→ What you will do
1) Using the soup recipe, answer the following:
(a) How many servings does the recipe make?
(b) Which nondairy milk was used?
(c) Why should the pot be covered while the soup heats?
2) Retype the stretch of the soup recipe from "Slowly heat up" through "through, it's done!".

→ Exercise text
-- Opening Marker --

Broccoli Squasheeta Soup

Makes 2 meal-sized servings

About 1/2 recipe butternut squasheeta
12-oz package silken tofu (I used extra firm)
1/2 cup nutritional yeast
2 T lemon juice
1 generous T white miso
unsweetened, plain nondairy milk of choice (I used almond, because that's what was available)
1 lb broccoli florets

First, put some nutritional yeast in your cat's food dish, so he doesn't drive you nuts while you're cooking.  Actually, lock the more rambunctious cat in the bedroom, and give the more well-behaved one (who also knows how to open doors) some nooch in his food dish.

Puree the silken tofu until it is very smooth.  I was feeling lazy so I just dumped it in the cooking pot and used my immersion blender.

Add the squasheeta and stir to combine.  Now you have a  yellow mass of creamy goodness that tastes kind of bland.

Add the nooch, lemon juice, and miso, and use the immersion blender again to combine and make very smooth.  Turn on the stove

Slowly heat up the soup mixture, stirring in milk of choice until you get to the consistency you want.  At some point you will want to cover the pot because it'll start blorping and spitting all over the stove.

Add your broccoli florets.  I used frozen broccoli and dumped it directly in the soup.  You could also use either fresh or frozen and cook it separately.  When the soup and broccoli are hot all the way through, it's done!

-- Closing Marker --

→ Given records
-- Opening Marker --

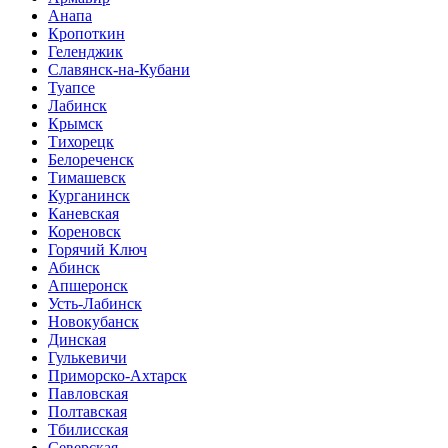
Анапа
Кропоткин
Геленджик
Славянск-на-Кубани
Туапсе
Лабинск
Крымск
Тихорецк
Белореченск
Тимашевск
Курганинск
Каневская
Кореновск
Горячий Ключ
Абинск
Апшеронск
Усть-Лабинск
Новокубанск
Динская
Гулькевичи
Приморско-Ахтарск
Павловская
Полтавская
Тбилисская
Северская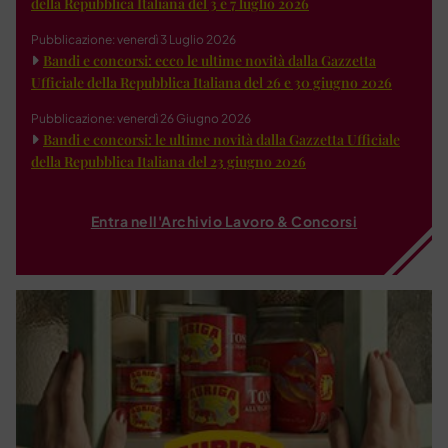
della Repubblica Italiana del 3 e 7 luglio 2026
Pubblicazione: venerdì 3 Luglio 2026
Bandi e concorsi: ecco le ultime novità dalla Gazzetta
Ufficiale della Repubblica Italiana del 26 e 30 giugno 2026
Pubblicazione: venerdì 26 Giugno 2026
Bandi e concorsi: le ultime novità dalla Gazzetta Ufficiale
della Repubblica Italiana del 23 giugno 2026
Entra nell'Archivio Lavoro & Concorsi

-- Closing Marker --
-- Opening Marker --

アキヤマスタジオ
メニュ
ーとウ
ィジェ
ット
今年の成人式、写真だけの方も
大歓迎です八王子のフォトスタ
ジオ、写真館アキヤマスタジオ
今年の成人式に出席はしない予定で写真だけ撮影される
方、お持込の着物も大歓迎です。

-- Closing Marker --
-- Opening Marker --

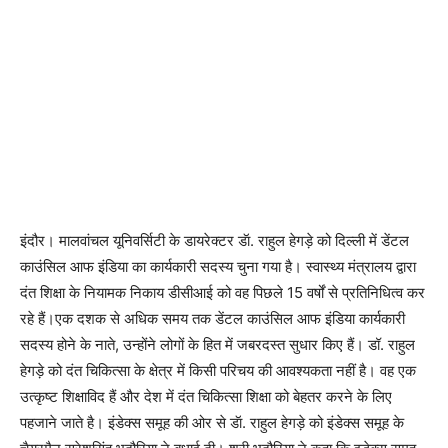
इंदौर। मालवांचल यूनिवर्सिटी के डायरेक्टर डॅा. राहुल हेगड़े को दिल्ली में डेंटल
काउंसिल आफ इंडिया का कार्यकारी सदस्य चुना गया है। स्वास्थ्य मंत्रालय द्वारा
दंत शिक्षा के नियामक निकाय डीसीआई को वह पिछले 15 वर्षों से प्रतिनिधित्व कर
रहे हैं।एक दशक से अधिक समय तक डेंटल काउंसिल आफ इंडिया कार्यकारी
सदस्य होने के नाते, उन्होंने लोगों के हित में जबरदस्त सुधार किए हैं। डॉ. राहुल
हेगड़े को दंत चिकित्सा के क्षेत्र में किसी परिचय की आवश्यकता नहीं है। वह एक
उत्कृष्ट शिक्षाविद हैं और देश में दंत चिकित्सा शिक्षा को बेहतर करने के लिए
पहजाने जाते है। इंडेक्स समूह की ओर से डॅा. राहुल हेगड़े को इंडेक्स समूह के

-- Closing Marker --

→ Solved problems
1)
(a) Two meal-sized servings.
(b) Almond milk.
(c) Because the soup will start blorping and spitting all over the stove.

2)
Slowly heat up the soup mixture, stirring in milk of choice until you get to the consistency you want.  At some point you will want to cover the pot because it'll start blorping and spitting all over the stove.

Add your broccoli florets.  I used frozen broccoli and dumped it directly in the soup.  You could also use either fresh or frozen and cook it separately.  When the soup and broccoli are hot all the way through, it's done!